Pakistani novelist Kamila Shamsie brandishes her writer's passport and asks if it necessary for a writer to travel widely in order to unleash their imagination - or can they explore universal human experience wherever it occurs? Is a writer's internal freedom of the mind enough?
Benjamin Markovits considers the freedom of the immigrant in Britain.
Half-German, half-American, part-Christian, part-Jewish, Ben has never felt fully rooted in a single culture or completely implicated in the society around him.
To many, this might sound like the crisis of modern immigration: a failure to integrate.
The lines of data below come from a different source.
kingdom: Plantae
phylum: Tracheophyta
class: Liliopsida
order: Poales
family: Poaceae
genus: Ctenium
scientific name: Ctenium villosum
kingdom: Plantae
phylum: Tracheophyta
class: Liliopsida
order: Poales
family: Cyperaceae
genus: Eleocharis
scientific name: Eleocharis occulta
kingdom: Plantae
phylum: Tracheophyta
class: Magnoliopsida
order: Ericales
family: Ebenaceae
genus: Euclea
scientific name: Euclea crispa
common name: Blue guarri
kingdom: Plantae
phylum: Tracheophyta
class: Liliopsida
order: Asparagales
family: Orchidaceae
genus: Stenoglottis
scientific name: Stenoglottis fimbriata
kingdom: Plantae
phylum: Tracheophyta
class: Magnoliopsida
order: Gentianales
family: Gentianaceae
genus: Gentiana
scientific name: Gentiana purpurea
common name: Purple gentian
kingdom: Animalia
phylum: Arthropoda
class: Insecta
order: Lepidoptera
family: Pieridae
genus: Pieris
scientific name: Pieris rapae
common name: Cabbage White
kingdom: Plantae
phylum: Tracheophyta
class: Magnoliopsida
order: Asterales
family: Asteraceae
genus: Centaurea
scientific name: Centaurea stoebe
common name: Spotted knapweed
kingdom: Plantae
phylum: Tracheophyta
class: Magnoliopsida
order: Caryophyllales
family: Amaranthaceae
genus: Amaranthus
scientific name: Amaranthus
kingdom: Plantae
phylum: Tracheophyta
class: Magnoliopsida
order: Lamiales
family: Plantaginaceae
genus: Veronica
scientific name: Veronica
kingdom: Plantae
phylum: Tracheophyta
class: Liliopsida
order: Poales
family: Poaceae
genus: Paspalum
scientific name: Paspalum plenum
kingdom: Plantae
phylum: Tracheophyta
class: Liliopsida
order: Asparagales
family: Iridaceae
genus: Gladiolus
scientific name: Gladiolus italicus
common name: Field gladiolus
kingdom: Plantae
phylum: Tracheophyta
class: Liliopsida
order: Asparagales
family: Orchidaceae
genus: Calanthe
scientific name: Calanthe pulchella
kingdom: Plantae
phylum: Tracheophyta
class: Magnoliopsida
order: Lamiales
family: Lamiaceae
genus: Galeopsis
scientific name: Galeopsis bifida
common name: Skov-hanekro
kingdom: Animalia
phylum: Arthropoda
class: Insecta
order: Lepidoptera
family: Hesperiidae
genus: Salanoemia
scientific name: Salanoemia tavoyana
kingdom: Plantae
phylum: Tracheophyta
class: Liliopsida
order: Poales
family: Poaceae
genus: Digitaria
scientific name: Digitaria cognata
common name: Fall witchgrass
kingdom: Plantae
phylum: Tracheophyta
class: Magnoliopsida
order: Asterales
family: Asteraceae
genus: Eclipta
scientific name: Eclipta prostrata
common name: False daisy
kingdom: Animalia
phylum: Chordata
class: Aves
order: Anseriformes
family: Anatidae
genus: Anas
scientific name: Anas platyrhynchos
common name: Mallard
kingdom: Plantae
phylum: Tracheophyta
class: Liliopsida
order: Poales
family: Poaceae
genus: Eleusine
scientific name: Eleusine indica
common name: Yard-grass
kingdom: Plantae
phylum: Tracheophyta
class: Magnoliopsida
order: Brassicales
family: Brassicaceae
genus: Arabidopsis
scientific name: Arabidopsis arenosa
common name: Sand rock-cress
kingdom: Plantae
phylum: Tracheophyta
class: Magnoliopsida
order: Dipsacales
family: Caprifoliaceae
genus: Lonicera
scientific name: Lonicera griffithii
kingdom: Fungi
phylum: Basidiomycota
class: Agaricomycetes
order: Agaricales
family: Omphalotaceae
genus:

But for Ben the writer, there is freedom in being rootless in a new place - a freedom which is far from the isolation it is often associated with.
Ukrainian novelist Andrei Kourkov - famed for his often surreal and blackly comic evocation of post-Soviet reality - reflects on the meaning of freedom in his home country both before and after the collapse of Communism.
Richard Rai O'Neill reflects on the Romany philosophy of freedom - both the ideal and the reality.
Born into a large Romany family in 1962, Richard's grandmother taught him that a Romany life was about freedom in order to enjoy health and love.
He also explores a more pragmatic aspect to Romany philosophy that says that in a tough financial period, it's time to move on to a different place as a new place brings new luck.